Collected data entries:
______
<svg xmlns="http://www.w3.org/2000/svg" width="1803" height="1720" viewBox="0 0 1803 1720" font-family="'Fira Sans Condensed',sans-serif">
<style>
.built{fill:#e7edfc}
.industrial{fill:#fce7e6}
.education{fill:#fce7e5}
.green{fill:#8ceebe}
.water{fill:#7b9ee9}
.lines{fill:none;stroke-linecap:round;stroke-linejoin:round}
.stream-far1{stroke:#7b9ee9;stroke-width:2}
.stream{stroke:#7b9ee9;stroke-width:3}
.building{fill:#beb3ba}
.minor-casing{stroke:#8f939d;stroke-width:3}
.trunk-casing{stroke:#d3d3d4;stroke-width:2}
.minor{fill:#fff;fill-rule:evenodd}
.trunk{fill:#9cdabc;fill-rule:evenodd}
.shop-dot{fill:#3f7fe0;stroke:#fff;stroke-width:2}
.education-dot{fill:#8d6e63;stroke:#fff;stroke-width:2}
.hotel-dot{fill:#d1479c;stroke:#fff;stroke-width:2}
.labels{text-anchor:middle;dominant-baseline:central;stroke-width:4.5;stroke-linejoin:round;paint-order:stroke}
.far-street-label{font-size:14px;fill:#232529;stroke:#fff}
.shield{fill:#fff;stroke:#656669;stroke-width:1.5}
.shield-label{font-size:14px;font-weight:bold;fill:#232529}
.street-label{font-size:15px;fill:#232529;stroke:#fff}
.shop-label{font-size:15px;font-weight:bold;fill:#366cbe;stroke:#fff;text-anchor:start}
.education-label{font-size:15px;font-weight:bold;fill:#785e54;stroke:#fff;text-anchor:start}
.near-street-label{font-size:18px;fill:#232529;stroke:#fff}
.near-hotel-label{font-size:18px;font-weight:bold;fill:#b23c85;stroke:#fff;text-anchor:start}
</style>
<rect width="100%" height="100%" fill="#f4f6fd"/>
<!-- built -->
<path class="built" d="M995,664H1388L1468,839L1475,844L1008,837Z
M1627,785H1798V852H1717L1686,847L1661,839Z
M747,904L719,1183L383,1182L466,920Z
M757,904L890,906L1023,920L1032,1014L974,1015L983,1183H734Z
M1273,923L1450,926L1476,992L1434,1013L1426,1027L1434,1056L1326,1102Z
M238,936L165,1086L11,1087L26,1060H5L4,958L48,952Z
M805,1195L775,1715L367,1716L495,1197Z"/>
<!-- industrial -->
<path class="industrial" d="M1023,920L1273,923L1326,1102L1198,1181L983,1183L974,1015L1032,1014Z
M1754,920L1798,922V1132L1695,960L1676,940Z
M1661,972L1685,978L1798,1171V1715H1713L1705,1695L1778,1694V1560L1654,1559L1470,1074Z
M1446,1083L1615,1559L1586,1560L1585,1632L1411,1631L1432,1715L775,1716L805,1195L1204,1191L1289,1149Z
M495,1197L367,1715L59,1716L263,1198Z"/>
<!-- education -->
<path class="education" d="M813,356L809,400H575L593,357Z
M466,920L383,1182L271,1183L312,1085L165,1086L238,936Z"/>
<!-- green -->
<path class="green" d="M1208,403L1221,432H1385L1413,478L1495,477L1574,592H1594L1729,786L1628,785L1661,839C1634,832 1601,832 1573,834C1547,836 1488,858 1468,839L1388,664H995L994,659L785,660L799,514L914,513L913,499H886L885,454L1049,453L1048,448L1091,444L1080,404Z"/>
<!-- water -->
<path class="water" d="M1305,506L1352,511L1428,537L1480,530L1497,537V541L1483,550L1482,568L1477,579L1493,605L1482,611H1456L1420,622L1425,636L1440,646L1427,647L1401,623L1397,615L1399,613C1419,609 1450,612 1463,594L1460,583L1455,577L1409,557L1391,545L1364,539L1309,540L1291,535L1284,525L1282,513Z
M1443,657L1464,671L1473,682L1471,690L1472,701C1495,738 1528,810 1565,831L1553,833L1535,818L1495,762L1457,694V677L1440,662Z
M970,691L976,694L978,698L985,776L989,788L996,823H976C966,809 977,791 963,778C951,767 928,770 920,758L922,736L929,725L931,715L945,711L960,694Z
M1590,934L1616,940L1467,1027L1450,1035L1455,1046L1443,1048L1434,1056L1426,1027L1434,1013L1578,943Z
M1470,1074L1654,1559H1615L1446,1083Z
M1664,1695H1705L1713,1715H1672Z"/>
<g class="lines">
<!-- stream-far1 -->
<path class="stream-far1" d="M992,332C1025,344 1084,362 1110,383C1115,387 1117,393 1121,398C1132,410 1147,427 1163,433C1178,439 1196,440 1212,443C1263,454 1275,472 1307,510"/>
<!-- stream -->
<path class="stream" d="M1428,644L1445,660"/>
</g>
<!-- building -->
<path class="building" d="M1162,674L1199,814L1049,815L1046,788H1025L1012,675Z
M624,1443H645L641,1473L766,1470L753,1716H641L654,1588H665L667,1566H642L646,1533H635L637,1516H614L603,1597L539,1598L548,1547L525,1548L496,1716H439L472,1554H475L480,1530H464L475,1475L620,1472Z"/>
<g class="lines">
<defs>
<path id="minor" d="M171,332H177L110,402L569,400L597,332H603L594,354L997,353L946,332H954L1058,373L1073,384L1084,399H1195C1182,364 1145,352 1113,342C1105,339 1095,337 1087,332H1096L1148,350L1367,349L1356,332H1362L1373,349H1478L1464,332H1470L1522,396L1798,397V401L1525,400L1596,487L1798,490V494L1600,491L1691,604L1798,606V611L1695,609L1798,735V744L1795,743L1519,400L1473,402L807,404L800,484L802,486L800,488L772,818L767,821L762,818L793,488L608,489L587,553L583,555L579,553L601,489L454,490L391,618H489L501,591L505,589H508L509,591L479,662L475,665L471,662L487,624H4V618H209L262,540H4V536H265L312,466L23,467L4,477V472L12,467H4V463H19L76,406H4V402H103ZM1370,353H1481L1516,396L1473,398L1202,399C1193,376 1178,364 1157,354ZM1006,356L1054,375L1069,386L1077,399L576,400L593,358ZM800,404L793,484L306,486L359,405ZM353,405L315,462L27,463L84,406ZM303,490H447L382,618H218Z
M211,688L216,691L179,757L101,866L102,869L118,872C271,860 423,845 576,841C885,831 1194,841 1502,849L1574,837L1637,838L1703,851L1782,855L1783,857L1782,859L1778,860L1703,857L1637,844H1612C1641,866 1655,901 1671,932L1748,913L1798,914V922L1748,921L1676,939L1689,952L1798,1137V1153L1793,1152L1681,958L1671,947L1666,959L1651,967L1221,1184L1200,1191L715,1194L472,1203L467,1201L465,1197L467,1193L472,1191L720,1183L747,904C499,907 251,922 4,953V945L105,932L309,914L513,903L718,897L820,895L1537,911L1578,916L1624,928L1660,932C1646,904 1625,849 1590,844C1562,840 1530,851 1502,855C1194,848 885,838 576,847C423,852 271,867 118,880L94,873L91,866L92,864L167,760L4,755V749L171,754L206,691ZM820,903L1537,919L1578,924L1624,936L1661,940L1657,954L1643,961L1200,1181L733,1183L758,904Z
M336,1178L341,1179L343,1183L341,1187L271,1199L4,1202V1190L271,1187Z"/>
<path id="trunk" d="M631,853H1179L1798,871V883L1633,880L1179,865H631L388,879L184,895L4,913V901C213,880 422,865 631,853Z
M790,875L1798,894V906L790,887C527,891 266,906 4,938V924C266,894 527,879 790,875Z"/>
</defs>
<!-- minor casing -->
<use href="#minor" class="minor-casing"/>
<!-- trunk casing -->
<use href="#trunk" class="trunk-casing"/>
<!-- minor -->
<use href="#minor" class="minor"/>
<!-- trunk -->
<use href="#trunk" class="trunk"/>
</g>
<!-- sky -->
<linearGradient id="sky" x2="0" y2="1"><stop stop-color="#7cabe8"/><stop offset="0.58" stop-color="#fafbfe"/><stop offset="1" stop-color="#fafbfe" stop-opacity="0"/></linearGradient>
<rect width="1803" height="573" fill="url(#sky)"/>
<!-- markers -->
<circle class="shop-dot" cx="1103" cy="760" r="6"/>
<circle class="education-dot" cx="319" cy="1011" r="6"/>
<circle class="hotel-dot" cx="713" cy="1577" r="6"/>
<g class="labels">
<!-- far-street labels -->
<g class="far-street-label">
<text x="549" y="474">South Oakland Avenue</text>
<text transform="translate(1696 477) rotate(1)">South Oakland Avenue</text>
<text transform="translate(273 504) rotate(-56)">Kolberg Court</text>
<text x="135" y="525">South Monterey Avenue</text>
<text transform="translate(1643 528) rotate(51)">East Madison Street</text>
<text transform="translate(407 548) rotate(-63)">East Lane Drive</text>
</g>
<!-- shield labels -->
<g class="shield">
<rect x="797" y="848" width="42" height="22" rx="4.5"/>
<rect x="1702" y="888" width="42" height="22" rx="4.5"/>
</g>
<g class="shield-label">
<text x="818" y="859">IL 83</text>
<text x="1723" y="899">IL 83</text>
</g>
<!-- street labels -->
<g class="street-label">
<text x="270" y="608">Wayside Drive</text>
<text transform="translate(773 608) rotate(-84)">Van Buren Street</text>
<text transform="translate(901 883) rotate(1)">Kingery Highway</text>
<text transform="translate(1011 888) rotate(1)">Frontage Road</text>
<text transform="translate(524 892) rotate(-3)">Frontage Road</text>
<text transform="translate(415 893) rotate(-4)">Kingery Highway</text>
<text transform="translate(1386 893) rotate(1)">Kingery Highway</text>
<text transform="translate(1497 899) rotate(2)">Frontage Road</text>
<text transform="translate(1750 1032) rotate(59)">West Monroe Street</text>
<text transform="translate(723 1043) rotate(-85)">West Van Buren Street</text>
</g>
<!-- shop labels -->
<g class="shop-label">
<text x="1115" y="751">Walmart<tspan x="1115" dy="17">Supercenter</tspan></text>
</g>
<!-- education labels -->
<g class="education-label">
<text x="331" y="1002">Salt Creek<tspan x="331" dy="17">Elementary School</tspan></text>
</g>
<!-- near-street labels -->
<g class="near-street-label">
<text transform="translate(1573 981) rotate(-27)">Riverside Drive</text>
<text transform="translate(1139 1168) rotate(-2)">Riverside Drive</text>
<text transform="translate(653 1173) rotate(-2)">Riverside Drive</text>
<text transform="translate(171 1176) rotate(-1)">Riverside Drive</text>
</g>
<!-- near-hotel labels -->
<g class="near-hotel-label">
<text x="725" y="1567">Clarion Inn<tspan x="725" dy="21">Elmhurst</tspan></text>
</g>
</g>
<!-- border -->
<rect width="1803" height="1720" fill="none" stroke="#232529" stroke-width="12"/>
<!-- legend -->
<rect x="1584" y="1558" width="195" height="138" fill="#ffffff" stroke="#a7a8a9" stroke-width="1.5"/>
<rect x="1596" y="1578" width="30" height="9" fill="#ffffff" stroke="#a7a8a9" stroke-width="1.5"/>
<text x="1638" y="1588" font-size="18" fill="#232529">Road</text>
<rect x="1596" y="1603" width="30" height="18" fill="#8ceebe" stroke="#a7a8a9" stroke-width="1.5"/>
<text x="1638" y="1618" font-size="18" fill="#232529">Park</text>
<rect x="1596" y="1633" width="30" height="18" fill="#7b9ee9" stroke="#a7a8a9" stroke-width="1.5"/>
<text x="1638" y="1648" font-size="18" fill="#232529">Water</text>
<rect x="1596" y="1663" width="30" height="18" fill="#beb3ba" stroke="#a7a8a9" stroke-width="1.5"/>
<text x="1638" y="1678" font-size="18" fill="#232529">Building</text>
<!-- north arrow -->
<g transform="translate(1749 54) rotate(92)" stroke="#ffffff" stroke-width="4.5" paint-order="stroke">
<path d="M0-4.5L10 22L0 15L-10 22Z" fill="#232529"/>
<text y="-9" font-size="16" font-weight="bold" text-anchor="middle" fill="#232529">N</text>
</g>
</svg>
______
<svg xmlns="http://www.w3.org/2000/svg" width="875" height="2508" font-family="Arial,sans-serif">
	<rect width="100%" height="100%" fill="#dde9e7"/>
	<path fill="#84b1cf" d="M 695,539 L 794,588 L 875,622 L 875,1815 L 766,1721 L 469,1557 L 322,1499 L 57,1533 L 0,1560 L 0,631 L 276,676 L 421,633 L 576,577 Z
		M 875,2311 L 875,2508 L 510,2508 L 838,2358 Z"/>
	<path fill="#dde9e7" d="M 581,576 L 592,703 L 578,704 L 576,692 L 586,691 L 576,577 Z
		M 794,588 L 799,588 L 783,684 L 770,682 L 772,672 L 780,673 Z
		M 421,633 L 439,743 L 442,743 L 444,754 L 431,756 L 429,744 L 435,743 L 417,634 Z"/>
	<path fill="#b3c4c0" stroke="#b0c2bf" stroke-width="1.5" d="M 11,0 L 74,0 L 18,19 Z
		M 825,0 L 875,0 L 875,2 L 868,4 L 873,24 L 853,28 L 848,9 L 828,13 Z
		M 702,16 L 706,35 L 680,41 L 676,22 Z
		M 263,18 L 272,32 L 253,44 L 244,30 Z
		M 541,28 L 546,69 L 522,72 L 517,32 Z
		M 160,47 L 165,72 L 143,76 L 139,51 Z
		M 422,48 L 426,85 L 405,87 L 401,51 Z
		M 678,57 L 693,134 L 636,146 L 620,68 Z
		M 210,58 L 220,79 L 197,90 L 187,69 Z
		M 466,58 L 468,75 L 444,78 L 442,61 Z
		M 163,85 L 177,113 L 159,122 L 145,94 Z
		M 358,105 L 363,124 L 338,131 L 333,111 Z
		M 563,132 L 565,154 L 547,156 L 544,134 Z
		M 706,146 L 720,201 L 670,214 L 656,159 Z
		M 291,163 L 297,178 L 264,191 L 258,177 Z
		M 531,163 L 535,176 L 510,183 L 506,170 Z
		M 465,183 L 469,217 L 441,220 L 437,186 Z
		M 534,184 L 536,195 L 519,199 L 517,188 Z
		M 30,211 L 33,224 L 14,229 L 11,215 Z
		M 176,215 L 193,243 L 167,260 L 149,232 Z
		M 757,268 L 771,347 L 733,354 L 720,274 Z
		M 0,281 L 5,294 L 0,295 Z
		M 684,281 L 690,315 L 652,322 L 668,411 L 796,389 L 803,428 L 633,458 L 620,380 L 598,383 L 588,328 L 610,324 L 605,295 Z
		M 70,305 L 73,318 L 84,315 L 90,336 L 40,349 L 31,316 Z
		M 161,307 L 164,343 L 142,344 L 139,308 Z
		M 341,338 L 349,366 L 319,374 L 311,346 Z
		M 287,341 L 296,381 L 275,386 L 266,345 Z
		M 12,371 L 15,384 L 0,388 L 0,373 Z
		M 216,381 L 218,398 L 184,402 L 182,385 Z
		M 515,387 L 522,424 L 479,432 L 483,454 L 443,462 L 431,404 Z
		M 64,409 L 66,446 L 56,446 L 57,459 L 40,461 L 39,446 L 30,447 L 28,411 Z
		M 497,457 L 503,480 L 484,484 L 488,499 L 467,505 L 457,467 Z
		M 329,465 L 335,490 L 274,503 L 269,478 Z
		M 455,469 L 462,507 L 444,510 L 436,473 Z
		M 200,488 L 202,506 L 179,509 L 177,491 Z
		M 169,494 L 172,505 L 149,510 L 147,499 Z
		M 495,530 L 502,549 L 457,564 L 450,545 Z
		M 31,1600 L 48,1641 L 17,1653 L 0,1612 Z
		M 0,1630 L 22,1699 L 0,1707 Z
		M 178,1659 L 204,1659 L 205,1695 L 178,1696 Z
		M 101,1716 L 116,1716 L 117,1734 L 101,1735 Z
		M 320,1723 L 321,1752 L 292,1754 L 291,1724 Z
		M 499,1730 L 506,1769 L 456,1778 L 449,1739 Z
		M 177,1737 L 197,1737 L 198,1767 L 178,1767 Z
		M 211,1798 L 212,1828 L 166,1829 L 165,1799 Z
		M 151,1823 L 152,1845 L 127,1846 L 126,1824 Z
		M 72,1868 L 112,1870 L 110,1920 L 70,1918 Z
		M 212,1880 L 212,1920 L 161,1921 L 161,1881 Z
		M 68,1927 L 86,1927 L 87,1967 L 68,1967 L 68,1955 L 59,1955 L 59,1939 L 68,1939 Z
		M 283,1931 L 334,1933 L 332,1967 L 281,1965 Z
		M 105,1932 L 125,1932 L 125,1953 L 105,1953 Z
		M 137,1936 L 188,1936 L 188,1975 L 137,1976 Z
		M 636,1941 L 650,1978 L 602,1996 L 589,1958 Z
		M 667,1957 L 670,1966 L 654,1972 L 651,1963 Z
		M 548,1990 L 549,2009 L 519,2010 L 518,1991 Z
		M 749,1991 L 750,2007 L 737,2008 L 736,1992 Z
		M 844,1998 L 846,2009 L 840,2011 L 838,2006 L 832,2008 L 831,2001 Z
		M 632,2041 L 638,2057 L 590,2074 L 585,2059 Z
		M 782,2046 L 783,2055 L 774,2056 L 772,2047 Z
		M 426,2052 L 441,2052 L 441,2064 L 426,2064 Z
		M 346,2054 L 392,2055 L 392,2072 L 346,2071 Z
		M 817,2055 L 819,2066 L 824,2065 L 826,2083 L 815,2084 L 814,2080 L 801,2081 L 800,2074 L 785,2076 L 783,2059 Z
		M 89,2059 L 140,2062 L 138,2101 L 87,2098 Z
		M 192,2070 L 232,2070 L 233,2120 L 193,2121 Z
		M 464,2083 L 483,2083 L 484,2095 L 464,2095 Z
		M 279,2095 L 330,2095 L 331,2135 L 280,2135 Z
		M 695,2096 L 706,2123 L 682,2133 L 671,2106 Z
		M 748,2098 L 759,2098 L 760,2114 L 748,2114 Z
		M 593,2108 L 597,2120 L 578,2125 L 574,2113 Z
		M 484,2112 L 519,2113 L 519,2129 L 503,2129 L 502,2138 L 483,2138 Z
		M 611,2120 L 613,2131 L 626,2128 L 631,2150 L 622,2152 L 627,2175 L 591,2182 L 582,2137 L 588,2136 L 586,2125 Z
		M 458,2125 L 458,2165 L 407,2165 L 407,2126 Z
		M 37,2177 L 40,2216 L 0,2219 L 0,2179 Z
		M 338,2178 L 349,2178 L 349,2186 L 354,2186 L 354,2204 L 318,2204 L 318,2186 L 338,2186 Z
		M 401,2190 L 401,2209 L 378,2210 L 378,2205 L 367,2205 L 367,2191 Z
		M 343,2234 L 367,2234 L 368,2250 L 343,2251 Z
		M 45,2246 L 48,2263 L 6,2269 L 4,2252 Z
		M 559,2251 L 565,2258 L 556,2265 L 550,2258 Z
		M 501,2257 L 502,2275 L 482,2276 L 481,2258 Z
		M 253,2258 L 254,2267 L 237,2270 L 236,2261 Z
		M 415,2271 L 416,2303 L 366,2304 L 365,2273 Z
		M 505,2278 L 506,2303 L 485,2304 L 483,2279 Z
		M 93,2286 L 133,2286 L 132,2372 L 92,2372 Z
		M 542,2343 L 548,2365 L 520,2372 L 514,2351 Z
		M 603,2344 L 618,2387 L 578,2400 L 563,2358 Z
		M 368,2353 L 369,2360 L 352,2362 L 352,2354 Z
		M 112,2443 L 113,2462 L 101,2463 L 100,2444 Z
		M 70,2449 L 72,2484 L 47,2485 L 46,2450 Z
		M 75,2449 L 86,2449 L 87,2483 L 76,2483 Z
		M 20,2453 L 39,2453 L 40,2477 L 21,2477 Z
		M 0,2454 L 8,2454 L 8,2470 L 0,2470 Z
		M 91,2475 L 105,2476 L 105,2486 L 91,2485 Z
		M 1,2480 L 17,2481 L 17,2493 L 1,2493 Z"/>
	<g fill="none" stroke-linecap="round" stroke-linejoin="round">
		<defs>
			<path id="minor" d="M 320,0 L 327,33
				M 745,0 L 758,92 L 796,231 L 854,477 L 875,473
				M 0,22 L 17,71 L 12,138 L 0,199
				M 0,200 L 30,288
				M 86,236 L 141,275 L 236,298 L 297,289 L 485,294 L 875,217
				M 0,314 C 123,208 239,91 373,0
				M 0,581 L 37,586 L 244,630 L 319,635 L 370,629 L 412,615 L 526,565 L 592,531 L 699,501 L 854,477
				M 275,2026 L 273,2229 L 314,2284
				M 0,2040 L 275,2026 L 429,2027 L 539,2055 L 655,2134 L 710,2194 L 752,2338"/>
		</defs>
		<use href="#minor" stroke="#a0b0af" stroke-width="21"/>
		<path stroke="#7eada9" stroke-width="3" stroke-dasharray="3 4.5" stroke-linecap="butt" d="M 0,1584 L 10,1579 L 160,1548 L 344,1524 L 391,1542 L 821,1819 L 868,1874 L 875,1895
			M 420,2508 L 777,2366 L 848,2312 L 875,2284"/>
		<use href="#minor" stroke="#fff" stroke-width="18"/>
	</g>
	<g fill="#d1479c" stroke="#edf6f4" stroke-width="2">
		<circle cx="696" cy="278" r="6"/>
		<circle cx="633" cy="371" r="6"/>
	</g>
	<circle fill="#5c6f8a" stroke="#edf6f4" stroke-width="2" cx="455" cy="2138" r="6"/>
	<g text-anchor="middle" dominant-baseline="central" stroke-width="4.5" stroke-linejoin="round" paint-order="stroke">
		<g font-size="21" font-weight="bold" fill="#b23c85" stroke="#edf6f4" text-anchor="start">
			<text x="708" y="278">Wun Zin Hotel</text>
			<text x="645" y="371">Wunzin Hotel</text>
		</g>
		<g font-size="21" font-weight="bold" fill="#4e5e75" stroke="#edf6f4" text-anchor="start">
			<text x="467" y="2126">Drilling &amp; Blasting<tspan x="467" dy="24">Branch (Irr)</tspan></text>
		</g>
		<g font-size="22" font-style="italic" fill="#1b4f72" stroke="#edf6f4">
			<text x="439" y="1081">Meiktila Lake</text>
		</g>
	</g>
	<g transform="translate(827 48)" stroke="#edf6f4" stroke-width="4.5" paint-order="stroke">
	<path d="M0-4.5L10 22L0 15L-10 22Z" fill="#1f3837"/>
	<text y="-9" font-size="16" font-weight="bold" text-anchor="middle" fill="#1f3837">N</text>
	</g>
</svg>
______
• [WHAT IS BEING ASKED] Using the data above, print exactly the lines from the line that contains "M 45,2246 L 48,2263 L 6,2269 L 4,2252 Z" through the line that contains "M 0,200 L 30,288", with both included.

• [RESPONSE]
		M 45,2246 L 48,2263 L 6,2269 L 4,2252 Z
		M 559,2251 L 565,2258 L 556,2265 L 550,2258 Z
		M 501,2257 L 502,2275 L 482,2276 L 481,2258 Z
		M 253,2258 L 254,2267 L 237,2270 L 236,2261 Z
		M 415,2271 L 416,2303 L 366,2304 L 365,2273 Z
		M 505,2278 L 506,2303 L 485,2304 L 483,2279 Z
		M 93,2286 L 133,2286 L 132,2372 L 92,2372 Z
		M 542,2343 L 548,2365 L 520,2372 L 514,2351 Z
		M 603,2344 L 618,2387 L 578,2400 L 563,2358 Z
		M 368,2353 L 369,2360 L 352,2362 L 352,2354 Z
		M 112,2443 L 113,2462 L 101,2463 L 100,2444 Z
		M 70,2449 L 72,2484 L 47,2485 L 46,2450 Z
		M 75,2449 L 86,2449 L 87,2483 L 76,2483 Z
		M 20,2453 L 39,2453 L 40,2477 L 21,2477 Z
		M 0,2454 L 8,2454 L 8,2470 L 0,2470 Z
		M 91,2475 L 105,2476 L 105,2486 L 91,2485 Z
		M 1,2480 L 17,2481 L 17,2493 L 1,2493 Z"/>
	<g fill="none" stroke-linecap="round" stroke-linejoin="round">
		<defs>
			<path id="minor" d="M 320,0 L 327,33
				M 745,0 L 758,92 L 796,231 L 854,477 L 875,473
				M 0,22 L 17,71 L 12,138 L 0,199
				M 0,200 L 30,288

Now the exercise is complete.